Andrew L. Dorne ’14 described the campus atmosphere on Tuesday as such. “You would hope there would be more excitement,” he said.

At the same time, many MIT students had strong views about the election and got involved by voting or assisting with a campaign.

Many students watched at least part of the television coverage of the election on Tuesday night. Dorne said this was the most exciting part of election day for him, adding that “the overall atmosphere was awesome.” Other students, like Stephanie Cooke ’13, cited the television programming as an excuse to procrastinate.

Student attitudes towards the election varied widely, from enthusiastic political activism to apathy or annoyance. “I tried to stay up with [the election] but it was tiring,” said Cooke. “I’m glad it’s finally over.”

In an informal poll, The Tech found roughly half of students had voted, which is comparable to the national eligible voter average of roughly 60 percent participation. Reasons for not voting ranged from forgetting to register to making a conscious decision not to vote after hearing extreme opinions about policy and candidates.

The most important issues for students on the ballot included the economy, foreign policy, and the legalization of recreational marijuana.
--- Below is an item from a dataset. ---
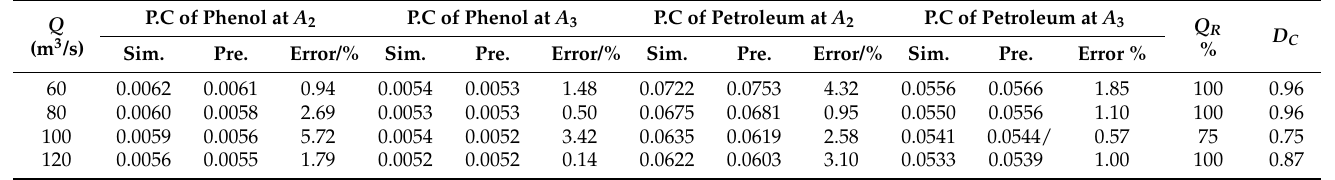
Table 6. The results of the rapid prediction of phenol and petroleum in the L-H section.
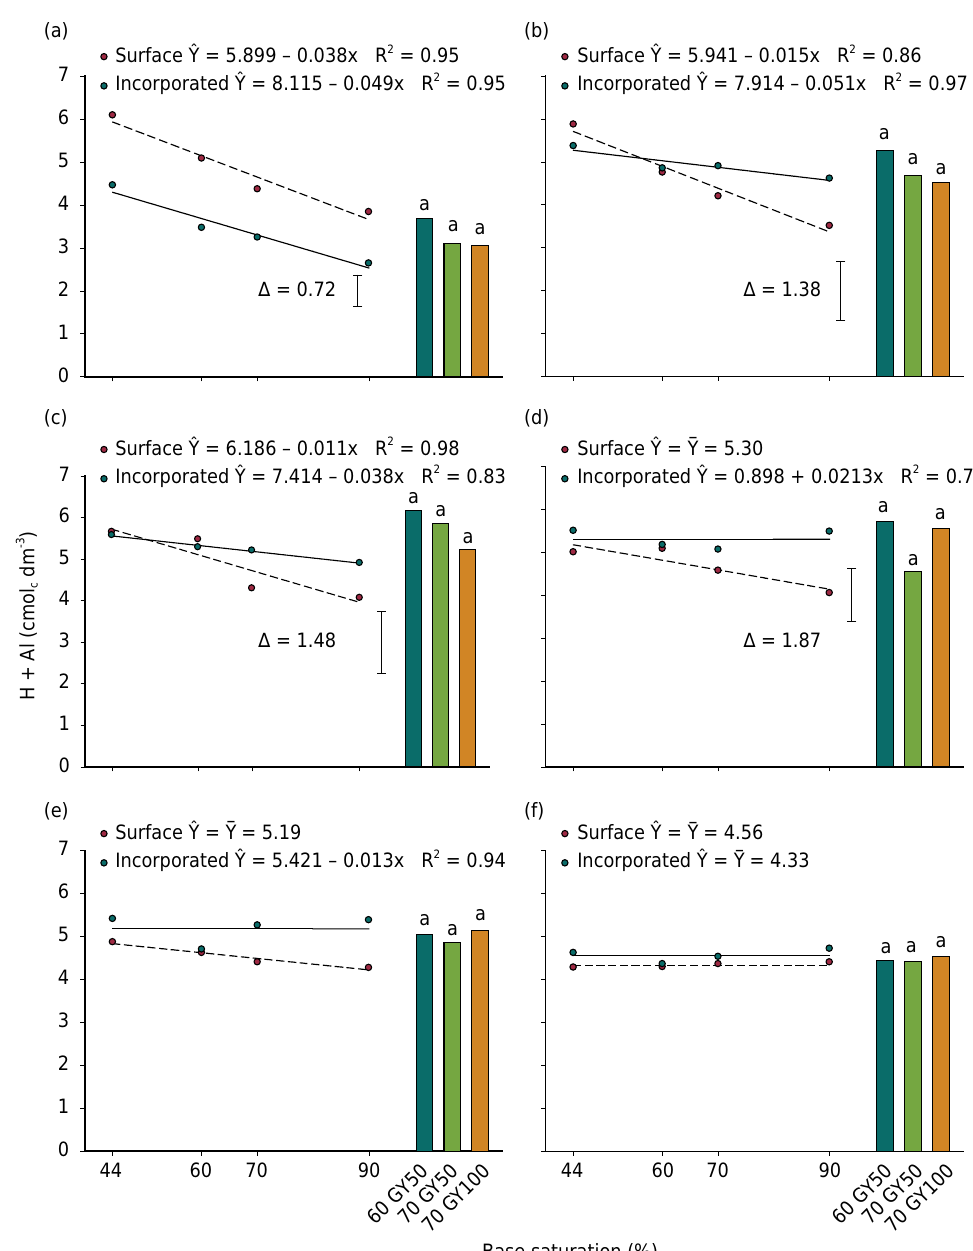
Figure 3. Potential acidity (H+Al) after reapplication of lime and phosphogypsum at different layers (m): 0.00-0.05 (a), 0.05-0.10 (b), 0.10-0.20 (c), 0.20-0.30 (d), 0.30-0.40 (e), and 0.40-0.60 (f). Different letters above the bars indicate a significant difference between the treatments with phosphogypsum based on Tukey’s test (p<0.05). The vertical bar indicates the DMS between each factorial vs additional treatment based on a Dunnett test (p<0.05). An F test revealed a significant difference between the modes of lime application to the layers presented in figures 1a (p<0.00), 1b (p<0.00), 1c (p<0.04), 1d (p<0.09), and 1e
Legalization of medical marijuana was Ballot Question 3 in Massachusetts..

“I really like that Obama put marriage equality in for the Democrats,” said Cooke. “Romney didn’t talk enough about his actual plan [for the economy] for me to believe in it,” she added.

International student Samira Daswani ’12 said she considered foreign policy the most important policy issue because “it affects the entire world.”
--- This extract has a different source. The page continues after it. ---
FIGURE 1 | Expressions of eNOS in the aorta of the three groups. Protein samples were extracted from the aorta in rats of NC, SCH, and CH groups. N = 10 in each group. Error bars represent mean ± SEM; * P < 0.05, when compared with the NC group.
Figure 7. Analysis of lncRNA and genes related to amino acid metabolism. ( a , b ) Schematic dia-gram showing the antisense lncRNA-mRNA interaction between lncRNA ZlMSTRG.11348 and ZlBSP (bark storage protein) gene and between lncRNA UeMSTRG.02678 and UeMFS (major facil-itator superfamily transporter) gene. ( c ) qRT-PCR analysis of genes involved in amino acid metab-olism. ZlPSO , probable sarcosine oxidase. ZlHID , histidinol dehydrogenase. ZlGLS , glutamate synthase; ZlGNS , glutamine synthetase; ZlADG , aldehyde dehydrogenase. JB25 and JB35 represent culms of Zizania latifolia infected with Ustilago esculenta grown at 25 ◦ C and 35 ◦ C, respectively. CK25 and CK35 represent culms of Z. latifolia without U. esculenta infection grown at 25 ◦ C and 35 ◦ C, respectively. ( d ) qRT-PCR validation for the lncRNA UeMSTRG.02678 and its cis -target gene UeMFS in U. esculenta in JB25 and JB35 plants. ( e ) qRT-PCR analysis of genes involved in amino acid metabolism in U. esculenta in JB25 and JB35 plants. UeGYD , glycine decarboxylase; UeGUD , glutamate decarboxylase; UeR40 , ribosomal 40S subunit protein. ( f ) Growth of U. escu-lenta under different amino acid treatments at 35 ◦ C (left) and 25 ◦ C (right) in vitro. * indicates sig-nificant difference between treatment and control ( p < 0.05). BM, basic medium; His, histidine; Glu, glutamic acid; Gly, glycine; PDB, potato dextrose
Cooke summed it up best, saying: “For everyone, certain [issues] are more important.”

For many students, this was their first time voting, and there were several surprises about the process and the results of the election. Although some students like Dorne said their “expectations aligned with what ended up happening,” others expected a different outcome. One student said he was surprised Romney lost. “I thought he ran a really tight ship and things just didn’t work out for him.”
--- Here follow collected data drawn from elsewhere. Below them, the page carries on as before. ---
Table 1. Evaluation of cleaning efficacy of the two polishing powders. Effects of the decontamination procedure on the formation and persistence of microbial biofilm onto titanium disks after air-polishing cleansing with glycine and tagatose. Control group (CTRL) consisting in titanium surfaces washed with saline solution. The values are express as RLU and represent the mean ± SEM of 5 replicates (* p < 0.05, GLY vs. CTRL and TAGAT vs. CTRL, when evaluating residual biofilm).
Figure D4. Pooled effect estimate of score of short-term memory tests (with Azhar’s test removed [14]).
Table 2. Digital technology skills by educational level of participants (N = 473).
Dorne mentioned one of the most surprising things about the election for him was the accuracy with which New York Times statistician Nate Silver predicted the vote results — accurately projecting the outcome of every single state on his blog, FiveThirtyEight.

According to the unofficial results posted on the Cambridge Election Commission website, Cambridge is largely left-leaning, with Barack Obama earning eight times as many votes as Mitt Romney. Democratic Senator-Elect Elizabeth Warren also carried Cambridge, beating out Republican Scott Brown by a factor of five. Massachusetts ballot questions 1 and 3, the “Right to Repair” and medical marijuana initiatives, passed. Question 2, which would permit physicians to end a patient’s life under specific circumstances — known as the “Death with Dignity” initiative ­— failed to pass by a slim margin.